Primary Progressive Aphasia is insidious, slowly stealing language and eventually cognition from an individual until connections to words and concepts, time and reason are strained and lost. For many years, it went undiagnosed or misdiagnosed, but with increased awareness on the part of medical professionals and consumers, now is often identified early, when aphasia is fairly young, and higher intellectual function is still intact.
Speech therapy, in my opinion, has a very important function for people with PPA: preserving identity, fostering understanding of communication, exploring strategies for maintaining self, support for those who are carers, and cementing the connections that hold us all together when things conspire to pull us apart. I am astounded by the number of people who have not had the benefit of therapy, owing to the fatalistic view of some that since the process is progressive, there is no purpose. It speaks to how limited the views can be of our role as speech-language pathologists. Yet, for every person with PPA who seeks help, and finds a bit of personhood in our clinic rooms, there is confirmation of our role, and the mutual benefit of knowledge and connection.

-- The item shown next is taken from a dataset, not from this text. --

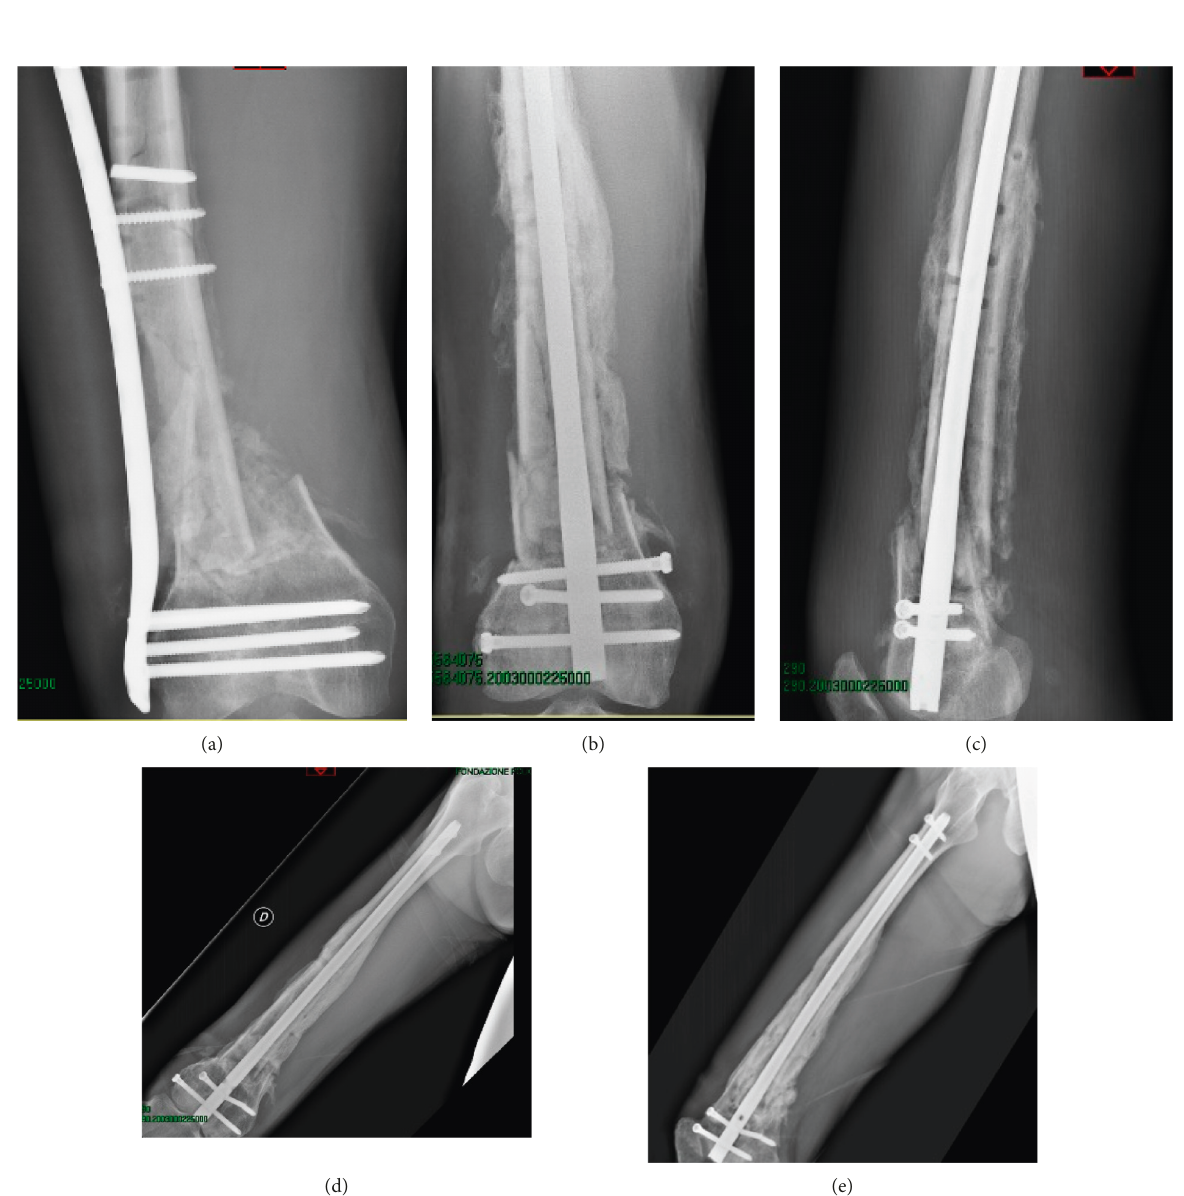
Figure 1: (a) Preoperative nonunion. (b, c) Two-month postoperative nonunion treated with a retrograde nail. (d, e) Twelve-month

Today, one of my clients and his wife spoke to me about their mini-vacation with the grandchildren, one of whom is about four years old, and very attached to her “granddaddy.” Apparently, chattering away on the elevator at a huge southern hotel, she confessed to him that she needed to see someone to help her with her speech, since she has trouble making herself understood. He stared down at her, took her hand, and said, “I know. Me too.”
He is so connected to the feelings that underlie every aspect of his life, despite often being unable to discern a specific error. We can discuss his love of animals, a good film (he highly recommends “The Fighter,”) with depth and meaning, though the names of people or objects may be absent in the discussion. What he feels is his truth. And so, it becomes mine as well.